# Question concerning long division of polynomials

This is probably elementary , but I cannot figure it out . My book says using long division, dividing $2x^2 +4x -3$ by $2x-1$ gives a quotient of $x+2$ and a remainder of $x-1$ .But when I do long division I get a quotient of $x+\frac52$ and a remainder of $-\frac12$ ...what is going on here??? How is the book answer obtained?

• Book is obviously wrong. degree of remainder will be less than divisor. Sep 27, 2017 at 6:00
• Write $2\left(2x^2+4x-3\right)=(2x-1)(2x+5)-1$ over the integers.
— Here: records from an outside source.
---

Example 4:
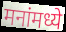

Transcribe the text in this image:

मनांमध्ये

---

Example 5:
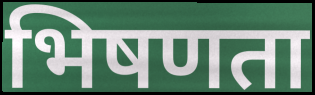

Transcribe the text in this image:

भिषणता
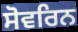
ਸੋਵਰਿਨ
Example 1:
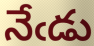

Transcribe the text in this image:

నేఁడు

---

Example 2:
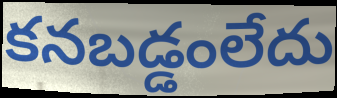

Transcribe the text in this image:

కనబడ్డంలేదు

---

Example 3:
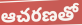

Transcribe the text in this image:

ఆచరణతో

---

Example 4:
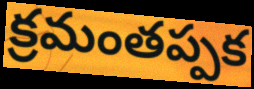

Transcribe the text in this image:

క్రమంతప్పక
It is then clear that $g c d\left(2x^2+4x-3,2x-1\right)=1$ Sep 27, 2017 at 6:28

Book version:

$$(2x-1)(x+2) + (x-1) = 2x^2+4x-3$$

Your version: $$(2x-1)(x+2.5)-0.5=2x^2+4x-3$$

If we adopt the convention that the remainder must have a smaller degree, then your answer is correct unless there are restriction such as the coefficient of the polynomial has to be integered value.

Edit:

$$2x^2+4x-3=(2x-1)(x+B)+(Cx+D)$$

Let's determine $B, C,D \in \mathbb{Z}$.

$$2x^2+4x-3=2x^2+(2B-1)x-B+(Cx+D)$$

We can see that $2B-1$ must be an odd number. let's pick $2B-1$ to be $3$, hence $B=2$.
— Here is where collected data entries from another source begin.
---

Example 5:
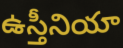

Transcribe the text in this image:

ఉస్తీనియా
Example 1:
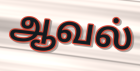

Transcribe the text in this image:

ஆவல்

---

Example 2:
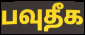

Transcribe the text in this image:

பவுதீக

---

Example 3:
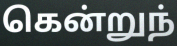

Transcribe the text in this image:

கென்றுந்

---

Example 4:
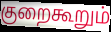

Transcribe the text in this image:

$$2x^2+4x-3=2x^2+3x-2+(Cx+D)$$

Hence $C=1$ and $D=-1$.

• Yes ,thanks i can see both answers are correct , but how this they get their answer using long division? Sep 27, 2017 at 6:10
• Another thing I want to add is that this computation comes up in finding gcd of polynomials so we cannot have fractions..... Sep 27, 2017 at 6:14

If you restrain the division to $\mathbb Z[X]$ (i.e. with only integer coefficients) you will get the book version.

$\begin{array}{r|r} 2x^2+4x-3 & 2x-1\\\hline -(2x^2-x) & x+2\\ 5x-3\\ -(4x-2)\\ x-1\end{array}$

So first there is $x$ times $2x-1$, you substract $2x^2-x$ to get $5x-3$.

Now in $5x-3$ it goes only $2$ times $2x-1$ if we don't want fractions, and $3$ is too large to keep the leading coefficient positive.

While if you allow dividing in $\mathbb R[X]$ then you get your version with a $\frac 52$ and a remainder with degree strictly inferior to the divisor.

Although when fractions appear in the division of $P$ by $Q$ in $\mathbb Z[x]$ there is another convention which is to say that $\lambda P=QD+R$ with $\deg R<\deg Q$.

In this case we have $2(5x-3)=5(2x-1)-1$ instead of $(5x-3)=2(2x-1)+(x-1)$

And we get the integer division $2(2x^2+4x-3)=(2x-1)(2x+5)-1$